- _Reading passage_:
There is much in Mr. Croftangry's lengthy biography to remind one of Sir Walter himself. He finds pleasure in visiting the Portobello sands to see the cavalry drill, suggesting at once the young quartermaster of the Edinburgh Volunteers, who rode a black charger up and down the sands while he composed some of the most spirited stanzas of 'Marmion.' He delights to spend the wet mornings with his book and the pleasant ones in strolling upon the Salisbury Crags—just as Walter, the high-school boy and college student loved to do. In Mrs. Bethune Baliol, the genial old lady who assists Mr. Croftangry in his literary speculations, we have a kindly reference to a dear friend of the author—Mrs. Murray Keith, who died at eighty-two years of age, 'one of the few persons whose spirits and cleanliness, and freshness of mind and body made old age lovely and desirable.'

The volume is still more interesting because it contains Scott's first printed acknowledgment of the authorship of the Waverley Novels and gives an insight into some of the original suggestions of both characters and scenery. It also contains an account of the Theatrical Fund Dinner held in Edinburgh in February, 1827, in which Scott was publicly referred to as the author of the Waverley Novels and acknowledged in the presence of three hundred gentlemen the secret which he had hitherto confided to only twenty.

- _Problem set_:
• A. Decide whether each statement agrees with the passage about Mr. Croftangry, answering yes or no and quoting the deciding words of the passage: (i) Mrs. Murray Keith died at eighty-two. (ii) The Theatrical Fund Dinner was held in Glasgow. (iii) Before the dinner, Scott had confided his secret to only twenty people.
• B. Write out the passage about Mr. Croftangry from "The volume is" to "to only twenty.", substituting "Theatrical Fund Banquet" for "Theatrical Fund Dinner".

- _Data extracts_:
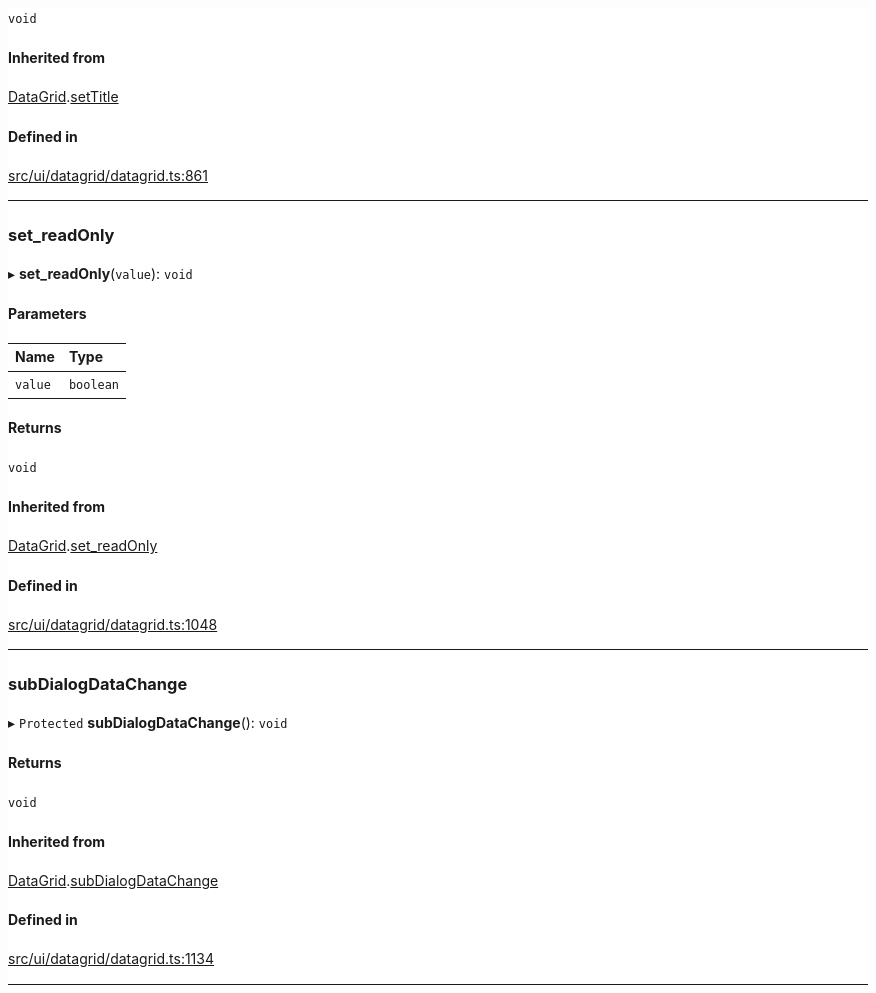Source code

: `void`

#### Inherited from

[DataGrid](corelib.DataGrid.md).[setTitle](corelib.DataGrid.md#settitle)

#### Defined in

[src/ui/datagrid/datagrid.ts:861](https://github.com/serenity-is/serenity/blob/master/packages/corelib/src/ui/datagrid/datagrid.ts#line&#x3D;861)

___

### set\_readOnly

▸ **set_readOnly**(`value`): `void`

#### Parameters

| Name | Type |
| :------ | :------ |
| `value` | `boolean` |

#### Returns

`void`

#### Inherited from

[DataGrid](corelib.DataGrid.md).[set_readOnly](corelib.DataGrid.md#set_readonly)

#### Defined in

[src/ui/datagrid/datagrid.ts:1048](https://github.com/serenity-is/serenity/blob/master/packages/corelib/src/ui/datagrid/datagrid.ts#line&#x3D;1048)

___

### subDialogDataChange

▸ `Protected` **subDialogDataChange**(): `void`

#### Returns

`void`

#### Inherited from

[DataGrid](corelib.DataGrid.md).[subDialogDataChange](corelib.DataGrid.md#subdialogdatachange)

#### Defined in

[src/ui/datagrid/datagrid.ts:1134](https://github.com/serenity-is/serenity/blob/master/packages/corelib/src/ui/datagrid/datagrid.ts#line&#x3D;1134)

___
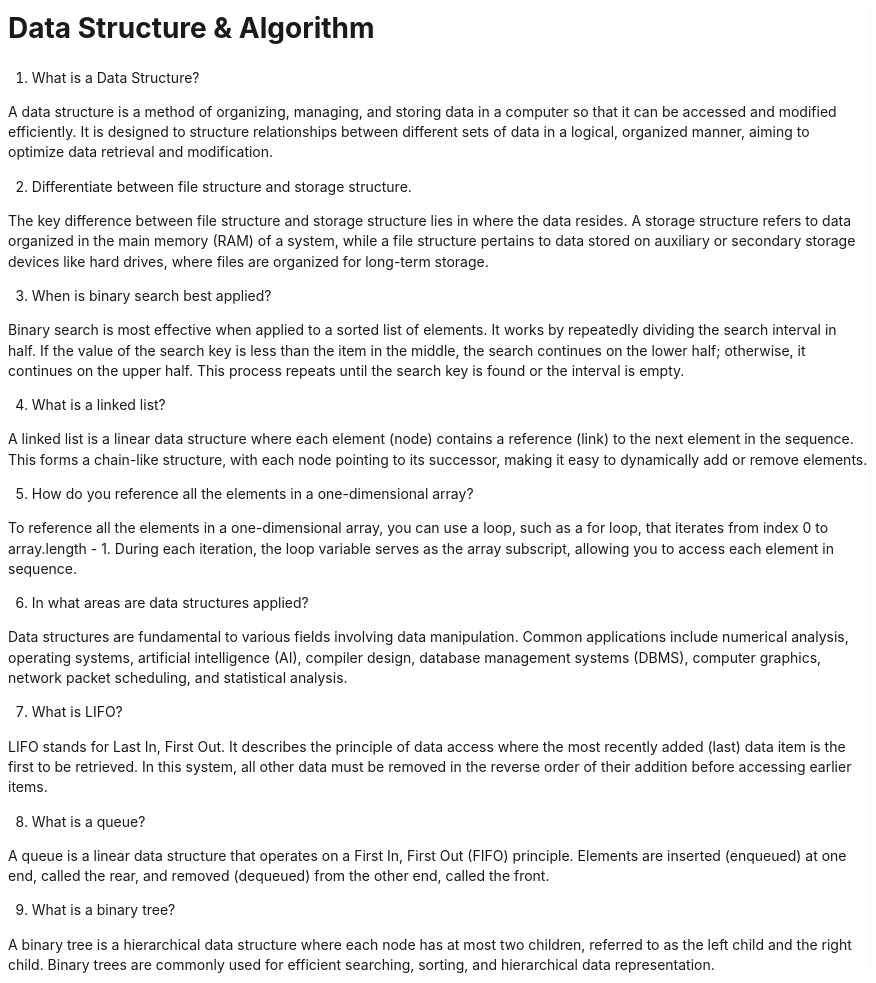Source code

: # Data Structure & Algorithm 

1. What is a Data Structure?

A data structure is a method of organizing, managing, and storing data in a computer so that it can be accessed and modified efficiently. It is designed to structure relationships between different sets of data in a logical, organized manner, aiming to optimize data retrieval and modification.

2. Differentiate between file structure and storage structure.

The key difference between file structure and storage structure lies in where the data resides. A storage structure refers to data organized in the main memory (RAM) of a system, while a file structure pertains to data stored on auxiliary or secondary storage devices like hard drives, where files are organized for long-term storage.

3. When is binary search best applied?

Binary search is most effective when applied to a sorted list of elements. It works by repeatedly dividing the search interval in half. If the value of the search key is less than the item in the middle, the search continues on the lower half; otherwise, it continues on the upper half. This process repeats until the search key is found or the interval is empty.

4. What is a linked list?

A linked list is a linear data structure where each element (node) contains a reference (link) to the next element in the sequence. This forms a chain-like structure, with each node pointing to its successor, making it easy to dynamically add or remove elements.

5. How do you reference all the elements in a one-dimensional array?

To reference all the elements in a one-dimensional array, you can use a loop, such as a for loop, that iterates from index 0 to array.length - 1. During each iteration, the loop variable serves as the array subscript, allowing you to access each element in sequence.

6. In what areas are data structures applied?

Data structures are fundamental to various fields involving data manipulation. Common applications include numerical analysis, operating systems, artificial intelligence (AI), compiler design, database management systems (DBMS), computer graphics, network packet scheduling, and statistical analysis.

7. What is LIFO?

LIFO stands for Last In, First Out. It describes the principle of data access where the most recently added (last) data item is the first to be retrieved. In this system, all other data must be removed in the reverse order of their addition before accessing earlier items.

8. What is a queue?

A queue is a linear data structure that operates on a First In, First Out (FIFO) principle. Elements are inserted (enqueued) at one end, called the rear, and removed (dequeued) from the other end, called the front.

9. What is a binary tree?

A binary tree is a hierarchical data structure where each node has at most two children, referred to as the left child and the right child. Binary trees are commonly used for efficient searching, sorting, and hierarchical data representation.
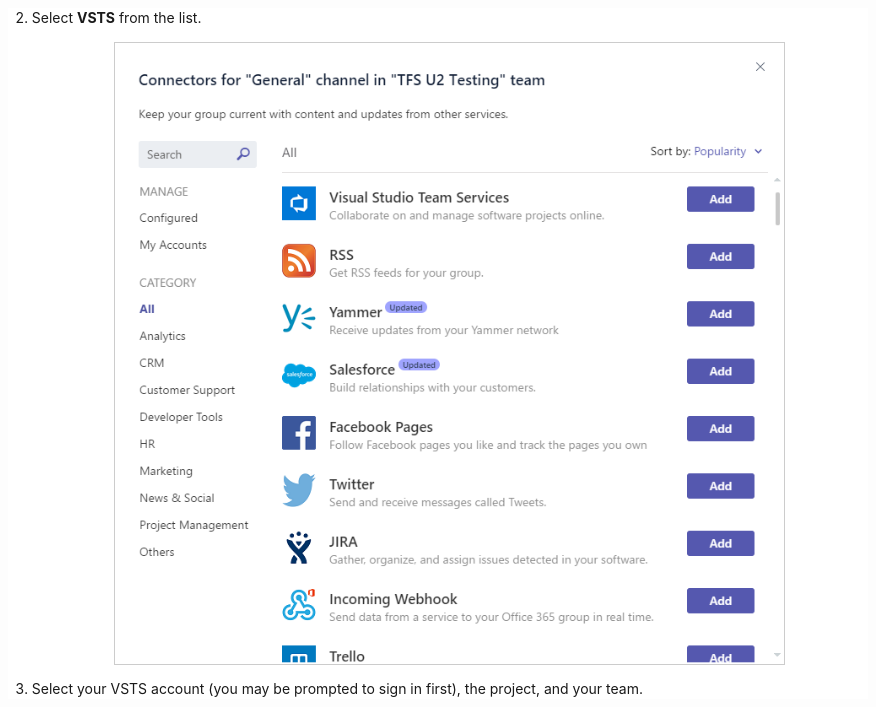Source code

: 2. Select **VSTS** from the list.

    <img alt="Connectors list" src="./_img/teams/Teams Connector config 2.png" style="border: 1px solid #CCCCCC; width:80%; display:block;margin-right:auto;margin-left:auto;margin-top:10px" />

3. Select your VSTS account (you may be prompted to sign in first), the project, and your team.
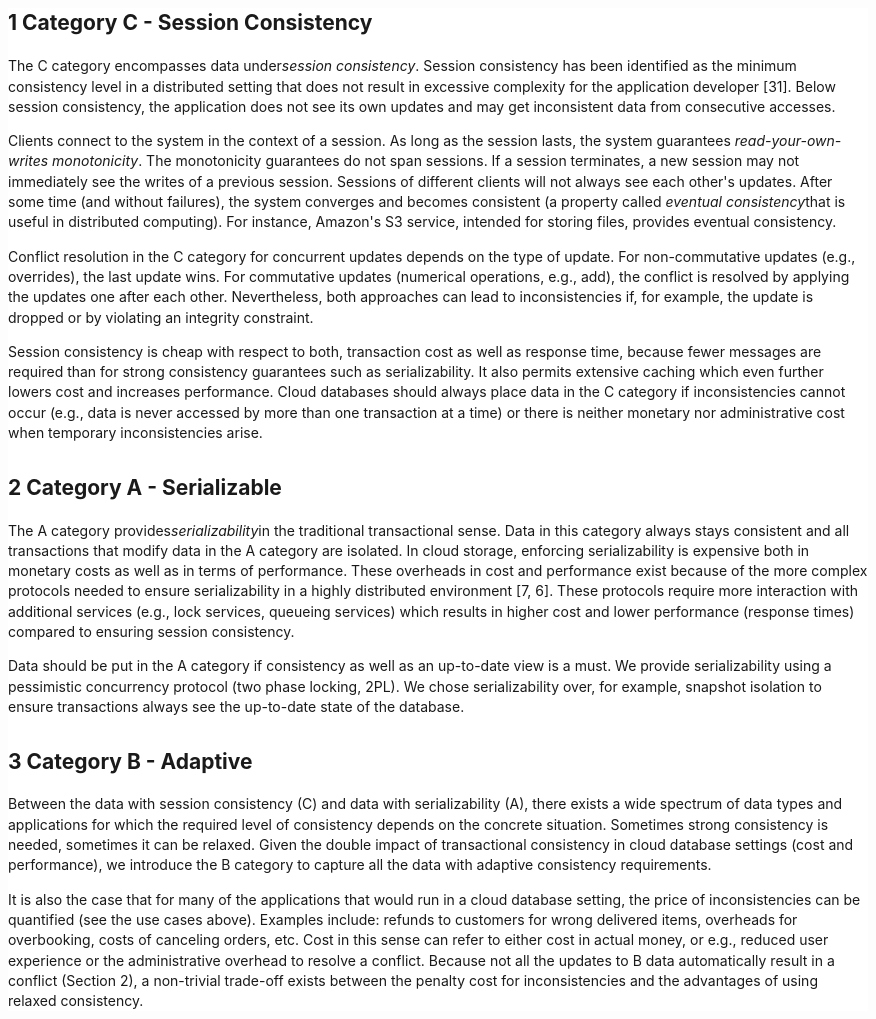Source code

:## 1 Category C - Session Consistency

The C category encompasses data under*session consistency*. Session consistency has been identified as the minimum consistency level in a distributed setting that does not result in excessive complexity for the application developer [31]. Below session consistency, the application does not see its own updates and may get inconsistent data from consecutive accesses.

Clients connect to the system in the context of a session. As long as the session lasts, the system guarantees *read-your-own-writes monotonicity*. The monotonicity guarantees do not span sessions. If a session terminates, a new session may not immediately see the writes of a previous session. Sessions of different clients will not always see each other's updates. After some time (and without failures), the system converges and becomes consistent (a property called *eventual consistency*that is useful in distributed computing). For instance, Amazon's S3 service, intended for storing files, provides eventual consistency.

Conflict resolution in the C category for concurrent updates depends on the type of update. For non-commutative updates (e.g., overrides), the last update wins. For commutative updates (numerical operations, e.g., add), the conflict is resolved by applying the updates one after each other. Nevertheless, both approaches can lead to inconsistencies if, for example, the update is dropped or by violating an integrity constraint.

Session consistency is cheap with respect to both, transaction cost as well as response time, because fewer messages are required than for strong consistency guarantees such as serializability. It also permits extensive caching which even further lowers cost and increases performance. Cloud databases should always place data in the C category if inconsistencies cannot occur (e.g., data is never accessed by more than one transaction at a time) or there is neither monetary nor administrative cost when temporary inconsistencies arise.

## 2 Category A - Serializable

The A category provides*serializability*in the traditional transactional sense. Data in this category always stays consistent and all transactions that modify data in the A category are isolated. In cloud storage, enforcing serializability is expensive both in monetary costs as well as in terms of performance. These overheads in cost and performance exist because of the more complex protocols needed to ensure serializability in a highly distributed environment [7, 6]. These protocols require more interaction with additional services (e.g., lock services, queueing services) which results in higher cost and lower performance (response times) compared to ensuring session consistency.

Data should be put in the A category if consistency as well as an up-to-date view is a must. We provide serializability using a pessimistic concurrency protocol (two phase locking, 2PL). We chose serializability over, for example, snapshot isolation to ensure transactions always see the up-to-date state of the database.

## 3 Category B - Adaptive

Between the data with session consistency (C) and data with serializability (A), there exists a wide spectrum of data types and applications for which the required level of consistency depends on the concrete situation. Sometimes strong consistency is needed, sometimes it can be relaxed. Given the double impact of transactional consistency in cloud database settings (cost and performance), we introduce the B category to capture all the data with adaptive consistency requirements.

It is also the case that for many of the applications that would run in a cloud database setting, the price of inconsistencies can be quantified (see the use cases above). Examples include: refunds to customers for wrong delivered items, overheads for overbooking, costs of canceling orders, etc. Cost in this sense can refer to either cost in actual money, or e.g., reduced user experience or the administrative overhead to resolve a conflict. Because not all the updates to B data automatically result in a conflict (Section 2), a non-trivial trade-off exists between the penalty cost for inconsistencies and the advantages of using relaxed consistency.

- _Task-by-task results_:
• A.
(i) Yes: "who died at eighty-two years of age"
(ii) No: "held in Edinburgh in February, 1827"
(iii) Yes: "the secret which he had hitherto confided to only twenty"

• B.
The volume is still more interesting because it contains Scott's first printed acknowledgment of the authorship of the Waverley Novels and gives an insight into some of the original suggestions of both characters and scenery. It also contains an account of the Theatrical Fund Banquet held in Edinburgh in February, 1827, in which Scott was publicly referred to as the author of the Waverley Novels and acknowledged in the presence of three hundred gentlemen the secret which he had hitherto confided to only twenty.